Intervention de Sophie Devienne

Séance en hémicycle du lundi 3 mai 2021 à 16h00
Bilan de la loi Égalim sur la rémunération des agriculteurs

Sophie Devienne, professeure d'agriculture comparée et de développement agricole à AgroParisTech :

Pour contrer la baisse du revenu des agriculteurs, il est certes préconisé de modifier le partage de la valeur ajoutée, mais aussi, souvent, d'augmenter la productivité du travail. J'ai connu un agriculteur au bord de la faillite, incapable de rembourser la moindre somme à sa coopérative et à sa banque, auquel tous disaient : « Il faut produire davantage, c'est la seule solution. » Alors qu'il était, je crois, à deux doigts du suicide, son épouse, consciente que cela risquait de mal se terminer, lui a conseillé de s'arrêter. Or – cela ressemble à un conte de fées – alors qu'il se promenait dans le Massif central, il a rencontré un éleveur qui, en s'appuyant sur un système herbager économe et autonome et en vendant sa production dans des circuits courts, s'en sortait très bien, sans dettes, tout en élevant quatre fois moins de vaches que lui. Dans un virage à cent quatre-vingts degrés, l'agriculteur a finalement choisi un système relevant de l'agroécologie, inscrit en agriculture biologique, qui lui a permis de rembourser ses dettes et de s'en sortir.

On ne le dit pas assez : la transition agroécologique n'est pas seulement intéressante sur le plan environnemental, mais aussi sur le plan économique et social, pour de nombreuses productions, en particulier pour le lait. Les exploitations laitières utilisant des robots de traite, des sillages de maïs et des tourteaux de soja, dont la production peut atteindre 10 000 litres de lait par vache et par an, ont une valeur ajoutée de 20 %, alors que celle des élevages s'appuyant sur un système agroécologique, où les vaches paissent dans des prairies semées de manière équilibrée de graminées et de légumineuses, se situe entre 50 % et 70 %.

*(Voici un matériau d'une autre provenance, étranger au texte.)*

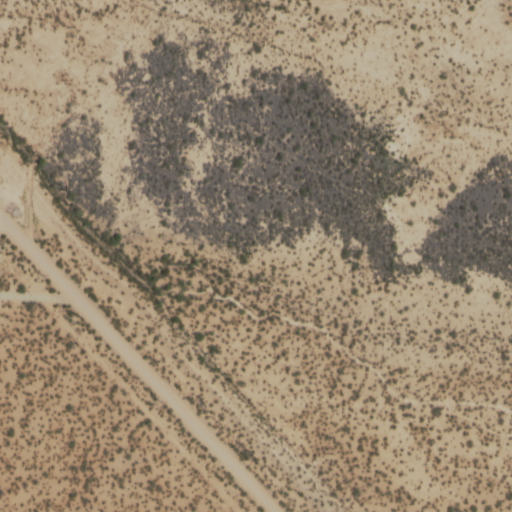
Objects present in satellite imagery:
building: (3, 354)
road: (137, 359)
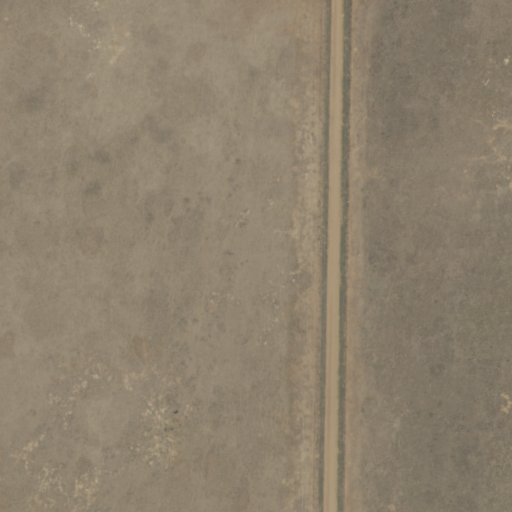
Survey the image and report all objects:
road: (336, 256)
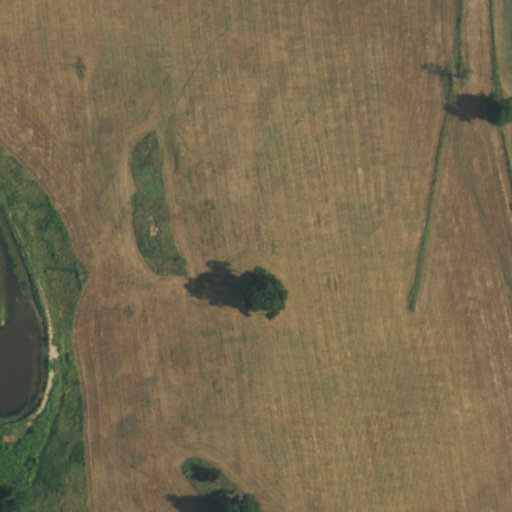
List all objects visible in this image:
power tower: (79, 272)
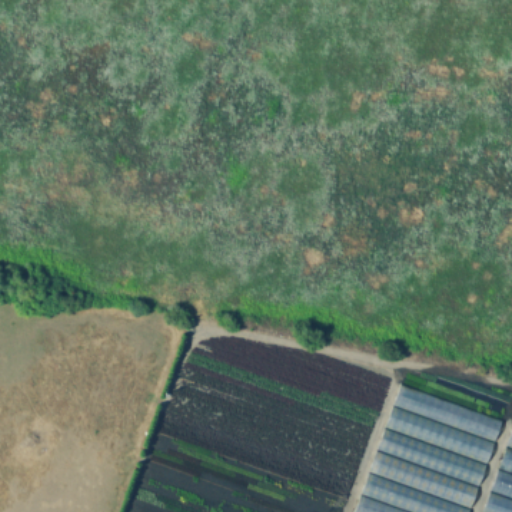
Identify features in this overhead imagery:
crop: (267, 162)
road: (259, 341)
building: (445, 413)
building: (437, 436)
road: (369, 439)
building: (509, 439)
building: (419, 454)
building: (429, 458)
road: (492, 459)
building: (506, 461)
building: (420, 479)
building: (498, 482)
building: (502, 484)
building: (402, 497)
building: (496, 504)
building: (370, 507)
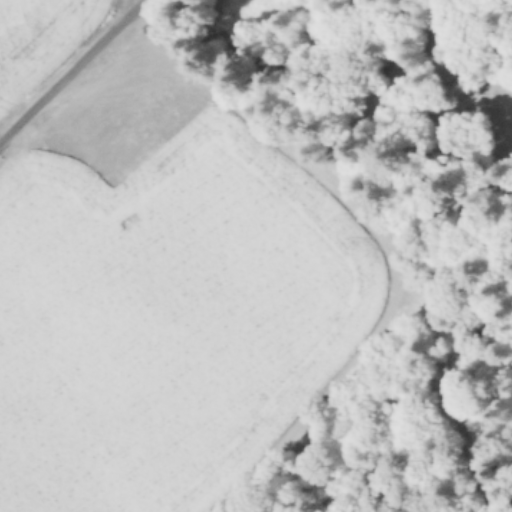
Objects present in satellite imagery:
crop: (38, 40)
road: (75, 66)
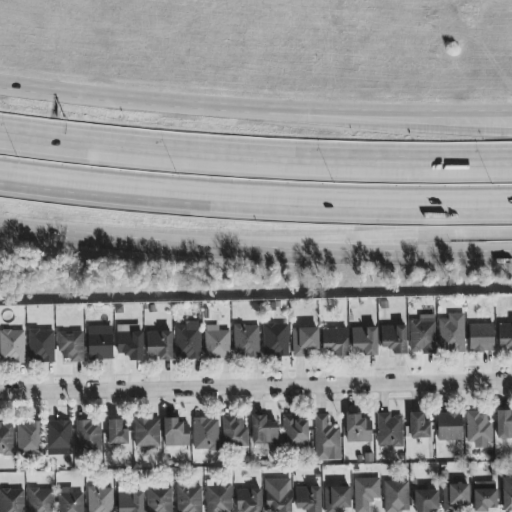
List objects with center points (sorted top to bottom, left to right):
road: (255, 110)
road: (372, 126)
road: (255, 168)
road: (255, 192)
road: (372, 240)
road: (255, 252)
building: (452, 334)
building: (423, 335)
building: (505, 335)
building: (481, 338)
building: (394, 339)
building: (365, 340)
building: (188, 341)
building: (246, 341)
building: (276, 341)
building: (335, 341)
building: (305, 342)
building: (100, 343)
building: (129, 343)
building: (217, 343)
building: (159, 345)
building: (12, 346)
building: (41, 346)
building: (71, 346)
road: (256, 385)
building: (503, 425)
building: (419, 426)
building: (449, 427)
building: (358, 429)
building: (478, 429)
building: (389, 430)
building: (234, 432)
building: (295, 432)
building: (117, 433)
building: (147, 433)
building: (175, 433)
building: (264, 433)
building: (206, 434)
building: (88, 437)
building: (30, 438)
building: (59, 438)
building: (326, 439)
building: (6, 440)
building: (365, 493)
building: (507, 494)
building: (277, 495)
building: (396, 496)
building: (484, 496)
building: (455, 497)
building: (218, 498)
building: (337, 498)
building: (100, 499)
building: (159, 499)
building: (189, 499)
building: (308, 499)
building: (11, 500)
building: (41, 500)
building: (69, 500)
building: (248, 500)
building: (130, 501)
building: (426, 501)
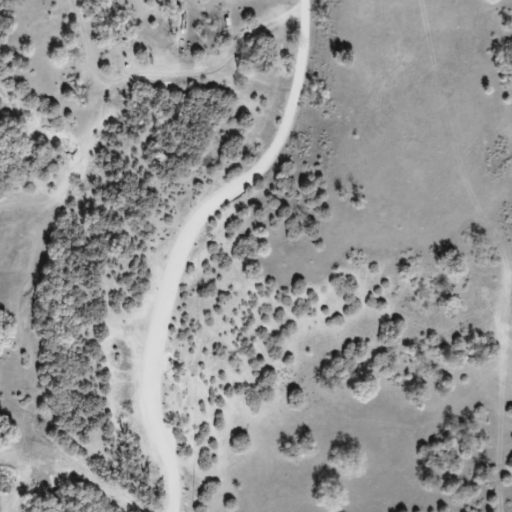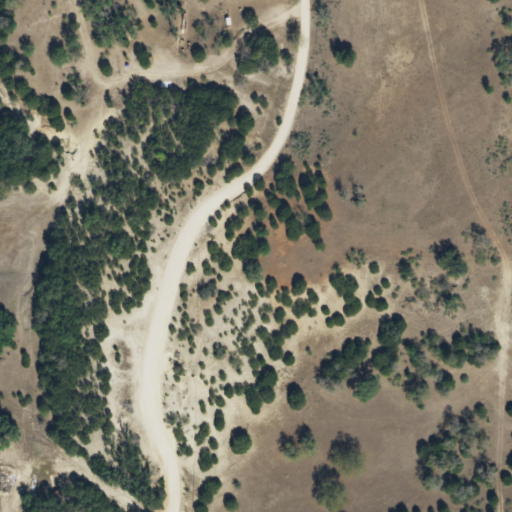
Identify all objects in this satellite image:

Il faut donc poser la question des modèles de production du point de vue économique et social et pas seulement environnemental. Une multitude d'exemples dans les campagnes montre que le modèle agroécologique est intéressant à cet égard. Pourtant, le maître mot, depuis les années 1950, a été d'augmenter le volume par actif, pour produire des surplus écoulés à bas prix sur le marché mondial.

Demandons-nous plutôt quel modèle permettra demain de maintenir l'emploi dans les campagnes, tout en préservant par exemple l'environnement et la qualité de l'eau.